_ЗАДАНИЯ_
a – Выведите без изменений часть отрывка о работе над пьесами от слов «Я был выбит» до слов «и бодрила меня.».
b – Как, согласно отрывку, тогда называлась пьеса, к которой рассказчик вернулся под названием «Трамвай»?
c – Перечислите все названия пьес, упомянутые в отрывке.

_ОТРЫВОК ДЛЯ РАБОТЫ_
= = = = =

Я продолжал писать тогда «Лето и дым», но пьеса оказалась твердым орешком. Мисс Альма Уайнмиллер — может быть, самый лучший женский портрет, написанный мною в пьесах. Она, кажется, всегда существовала где-то в моей жизни, и перенести ее на бумагу не составило никакого труда. Но мальчик, которого она любила всю свою юность, Джонни Бьюкенен, никогда не казался мне реальным, а был всего лишь картонной фигурой, я знал это, расстраивался, но продолжал переписывать пьесу в течение нескольких месяцев, и написал немало ее вариантов. А потом, однажды вечером, думая, что закончил писать, прочитал ее вслух одному молодому человеку, дружественно ко мне настроенному. Он все время зевал во время чтения, поэтому я читал плохо, а когда закончил, он сделал свое уничтожающее замечание: «Как мог автор „Стеклянного зверинца“ написать такую плохую пьесу, как эта?»

Я был выбит из колеи на несколько дней, но потом взял себя в руки и вернулся к «Трамваю» — тогда пьеса называлась у меня «Ночь покерная». Я работал над нею неистово. Несмотря на то, что считал себя умирающим, работал страстно. Писал с раннего утра до середины дня, а потом, истощенный лихорадкой творчества, отправлялся за угол в бар под названием «У Виктора» и восстанавливал свои жизненные силы чудесным напитком — бренди «Александр» — визитной карточкой бара. Попивая «Александр», я всегда ставил на музыкальном ящике пластинку Инка Спотса «If I didn’t Care». Затем я съедал сэндвич и шел в Атлетический клуб на Норт-Рампарт-стрит. Там был бассейн, в который подавалась артезианская веда из подземного источника, она была очень холодной и бодрила меня.

= = = = =

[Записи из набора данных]
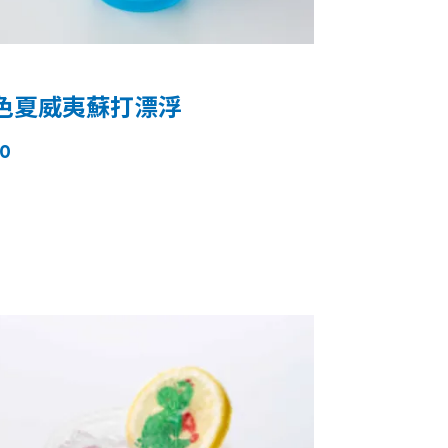
色夏威夷蘇打漂浮
0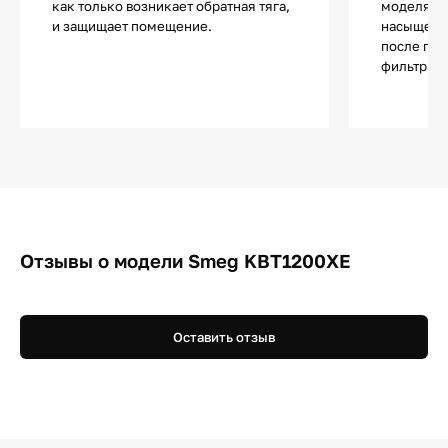
как только возникает обратная тяга,
моделях 
и защищает помещение.
насыщения
после пол
фильтр не
Отзывы о модели Smeg KBT1200XE
Оставить отзыв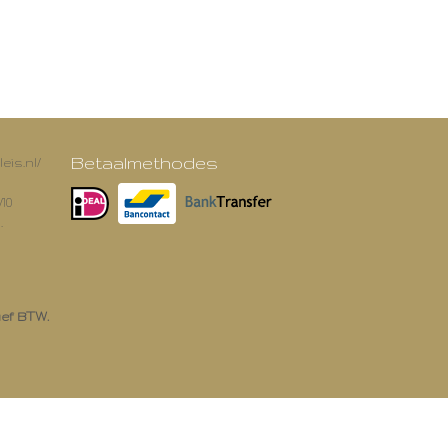
Betaalmethodes
eis.nl/
/10
.
ief BTW.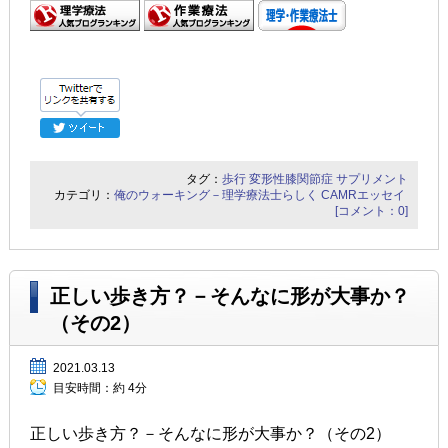
タグ：
歩行
変形性膝関節症
サプリメント
カテゴリ：
俺のウォーキング－理学療法士らしく
CAMRエッセイ
[コメント：0]
正しい歩き方？－そんなに形が大事か？
（その2）
2021.03.13
目安時間：
約 4分
正しい歩き方？－そんなに形が大事か？（その2）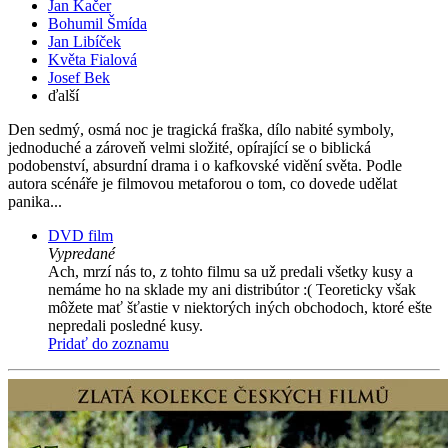
Jan Kačer
Bohumil Šmída
Jan Libíček
Květa Fialová
Josef Bek
ďalší
Den sedmý, osmá noc je tragická fraška, dílo nabité symboly,
jednoduché a zároveň velmi složité, opírající se o biblická
podobenství, absurdní drama i o kafkovské vidění světa. Podle
autora scénáře je filmovou metaforou o tom, co dovede udělat
panika...
DVD film
Vypredané
Ach, mrzí nás to, z tohto filmu sa už predali všetky kusy a
nemáme ho na sklade my ani distribútor :( Teoreticky však
môžete mať šťastie v niektorých iných obchodoch, ktoré ešte
nepredali posledné kusy.
Pridať do zoznamu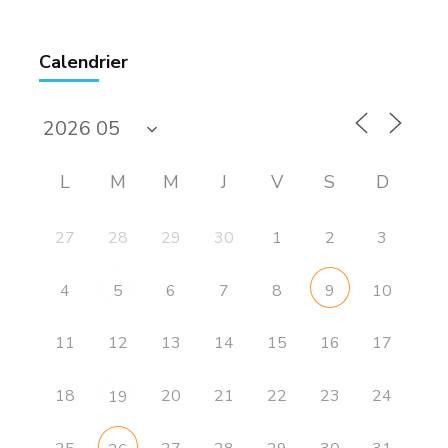
Calendrier
L
M
M
J
V
S
D
27
28
29
30
1
2
3
4
6
7
8
10
5
9
11
12
13
14
15
16
17
18
20
21
22
23
24
19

= = = = =

_ОТВЕТЫ_
a –
Я был выбит из колеи на несколько дней, но потом взял себя в руки и вернулся к «Трамваю» — тогда пьеса называлась у меня «Ночь покерная». Я работал над нею неистово. Несмотря на то, что считал себя умирающим, работал страстно. Писал с раннего утра до середины дня, а потом, истощенный лихорадкой творчества, отправлялся за угол в бар под названием «У Виктора» и восстанавливал свои жизненные силы чудесным напитком — бренди «Александр» — визитной карточкой бара. Попивая «Александр», я всегда ставил на музыкальном ящике пластинку Инка Спотса «If I didn’t Care». Затем я съедал сэндвич и шел в Атлетический клуб на Норт-Рампарт-стрит. Там был бассейн, в который подавалась артезианская веда из подземного источника, она была очень холодной и бодрила меня.

b – «Ночь покерная».

c – «Лето и дым», «Стеклянный зверинец», «Трамвай», «Ночь покерная».